■ **Exercise**: Please return the lines of the data below, word for word, from the first line through the line containing "#121, status: Shipped -> Started".

■ **Exercise input**:

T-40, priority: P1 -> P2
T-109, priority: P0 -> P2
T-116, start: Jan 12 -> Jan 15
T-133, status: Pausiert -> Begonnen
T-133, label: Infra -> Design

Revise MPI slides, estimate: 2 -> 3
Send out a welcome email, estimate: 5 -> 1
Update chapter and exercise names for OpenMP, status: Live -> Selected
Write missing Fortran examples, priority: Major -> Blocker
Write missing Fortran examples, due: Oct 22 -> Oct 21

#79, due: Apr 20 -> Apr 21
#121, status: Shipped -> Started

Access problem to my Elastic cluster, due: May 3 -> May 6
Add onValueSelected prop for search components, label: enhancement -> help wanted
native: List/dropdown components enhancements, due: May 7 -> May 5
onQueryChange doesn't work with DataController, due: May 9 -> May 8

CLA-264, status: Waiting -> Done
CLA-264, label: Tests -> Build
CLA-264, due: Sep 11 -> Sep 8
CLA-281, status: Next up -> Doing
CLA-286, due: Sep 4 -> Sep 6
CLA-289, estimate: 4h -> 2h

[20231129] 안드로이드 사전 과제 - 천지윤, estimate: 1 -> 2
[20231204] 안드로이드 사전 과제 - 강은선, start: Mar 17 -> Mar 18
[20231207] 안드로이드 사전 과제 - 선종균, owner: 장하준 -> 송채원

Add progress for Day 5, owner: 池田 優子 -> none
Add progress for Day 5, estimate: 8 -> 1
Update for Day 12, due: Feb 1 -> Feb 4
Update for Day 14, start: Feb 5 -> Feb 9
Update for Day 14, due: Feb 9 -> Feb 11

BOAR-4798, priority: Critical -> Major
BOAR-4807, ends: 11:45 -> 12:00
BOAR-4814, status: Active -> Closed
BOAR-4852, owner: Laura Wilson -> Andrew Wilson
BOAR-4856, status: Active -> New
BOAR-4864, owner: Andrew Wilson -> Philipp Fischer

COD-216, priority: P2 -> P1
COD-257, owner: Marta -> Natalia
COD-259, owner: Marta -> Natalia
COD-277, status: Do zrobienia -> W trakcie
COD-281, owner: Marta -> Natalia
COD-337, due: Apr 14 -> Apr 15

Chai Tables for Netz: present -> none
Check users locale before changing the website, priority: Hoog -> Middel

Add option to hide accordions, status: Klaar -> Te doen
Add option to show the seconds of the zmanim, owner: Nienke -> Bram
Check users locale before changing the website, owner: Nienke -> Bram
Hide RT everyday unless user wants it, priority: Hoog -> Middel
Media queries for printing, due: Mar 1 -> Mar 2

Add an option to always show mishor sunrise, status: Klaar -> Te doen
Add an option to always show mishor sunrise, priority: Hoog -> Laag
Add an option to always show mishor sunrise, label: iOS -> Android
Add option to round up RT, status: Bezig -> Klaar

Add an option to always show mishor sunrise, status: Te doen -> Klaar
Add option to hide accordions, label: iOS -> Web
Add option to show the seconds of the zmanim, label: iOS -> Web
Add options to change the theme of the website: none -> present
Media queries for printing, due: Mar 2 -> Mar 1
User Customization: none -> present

■ **Expected output**:
T-40, priority: P1 -> P2
T-109, priority: P0 -> P2
T-116, start: Jan 12 -> Jan 15
T-133, status: Pausiert -> Begonnen
T-133, label: Infra -> Design

Revise MPI slides, estimate: 2 -> 3
Send out a welcome email, estimate: 5 -> 1
Update chapter and exercise names for OpenMP, status: Live -> Selected
Write missing Fortran examples, priority: Major -> Blocker
Write missing Fortran examples, due: Oct 22 -> Oct 21

#79, due: Apr 20 -> Apr 21
#121, status: Shipped -> Started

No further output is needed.